For three days, I go back to Mrs. Carlson’s, and it’s Great Expectations for two and a h
alf eternal hours.
By the next Monday, it’s like all the stuff that happened the week before is just a bad dream. The teachers at school still cry sometimes. But Max and Pedro and I do our best not to think about it. Honestly, we’re more excited about the Formula One race that’s coming to Austin the next weekend. Pedro’s dad is a big shot at Apple, and he’s got tickets for their whole family. I try not to act jealous, even though I am.
“Hey,” Pedro says. “Can you two come over today? We’re going to watch the last race Dad recorded. Popcorn, pizza, ice cream. What do you say?”
“I say yes!” yells Max. They both look at me, waiting.
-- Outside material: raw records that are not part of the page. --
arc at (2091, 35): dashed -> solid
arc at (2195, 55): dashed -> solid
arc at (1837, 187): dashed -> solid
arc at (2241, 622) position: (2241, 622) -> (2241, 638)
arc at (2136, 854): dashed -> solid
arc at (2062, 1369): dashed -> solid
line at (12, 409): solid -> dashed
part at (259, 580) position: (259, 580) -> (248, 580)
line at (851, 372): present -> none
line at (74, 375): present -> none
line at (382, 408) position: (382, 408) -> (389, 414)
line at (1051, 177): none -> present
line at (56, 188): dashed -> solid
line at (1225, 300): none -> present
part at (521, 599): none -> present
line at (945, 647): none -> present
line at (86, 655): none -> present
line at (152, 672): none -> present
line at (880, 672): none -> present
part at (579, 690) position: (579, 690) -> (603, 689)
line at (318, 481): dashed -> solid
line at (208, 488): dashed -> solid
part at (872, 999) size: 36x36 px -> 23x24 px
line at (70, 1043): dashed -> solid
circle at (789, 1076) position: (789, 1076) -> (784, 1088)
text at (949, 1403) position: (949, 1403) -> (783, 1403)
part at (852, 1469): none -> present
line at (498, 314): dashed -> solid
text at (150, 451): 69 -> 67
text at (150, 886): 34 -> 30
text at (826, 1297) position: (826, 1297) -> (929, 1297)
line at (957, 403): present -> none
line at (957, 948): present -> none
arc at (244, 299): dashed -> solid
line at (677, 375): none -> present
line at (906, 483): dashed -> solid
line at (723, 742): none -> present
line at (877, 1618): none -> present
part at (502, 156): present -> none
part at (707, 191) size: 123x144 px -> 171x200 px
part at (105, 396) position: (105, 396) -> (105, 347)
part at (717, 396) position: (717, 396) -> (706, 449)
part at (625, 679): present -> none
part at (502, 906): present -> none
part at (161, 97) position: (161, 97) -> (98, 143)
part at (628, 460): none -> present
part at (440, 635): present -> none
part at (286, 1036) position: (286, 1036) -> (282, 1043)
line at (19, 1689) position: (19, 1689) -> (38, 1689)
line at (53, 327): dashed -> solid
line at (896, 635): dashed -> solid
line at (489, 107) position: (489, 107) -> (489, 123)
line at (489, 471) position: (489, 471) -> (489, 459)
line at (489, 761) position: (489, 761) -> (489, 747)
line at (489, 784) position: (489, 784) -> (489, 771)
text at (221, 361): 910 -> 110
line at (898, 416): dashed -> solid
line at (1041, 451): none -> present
“I wish. I’ve got that stupid tutoring thing after school.”
“Can you sneak away?” Pedro asks. “You can ride your bike to my house in two minutes. Stay till six thirty. Your mom doesn’t even have to know.”
“Right,” I say. “Mom thinks Mrs. Carlson ‘needs me.’”
“What does she need you for?” Pedro asks. “To gather up all the dust bunnies in her house so she can knit a granny sweater?”
“Does she need you to help her put on her adult diapers?” Max says. “You’re such a dear, sweet boy. Now help an old lady put in her dentures.”
He comes running at me, smacking his gums. I almost smack him in the gums with my fist.
“Don’t be jerks. I hate going there.” The guys must see I’m seriously bummed, because they both stop teasing me.
“Max, I think we’d better go rescue our friend today,” Pedro says.
“What do you mean?” I ask, but the bell rings, and they both sprint off, and I don’t see them again.
That afternoon, I’m halfway through Great Expectations, dying of boredom, when Mrs. Carlson puts her icy hand over mine and says, “Stop.”
“What?” I’m pretty sure I didn’t mess up. I’m actually reading a lot better these days. Maybe because Mrs. Carlson’s black glasses make me feel like she’s glaring at me whenever I miss a word, and I can never tell what she’s thinking.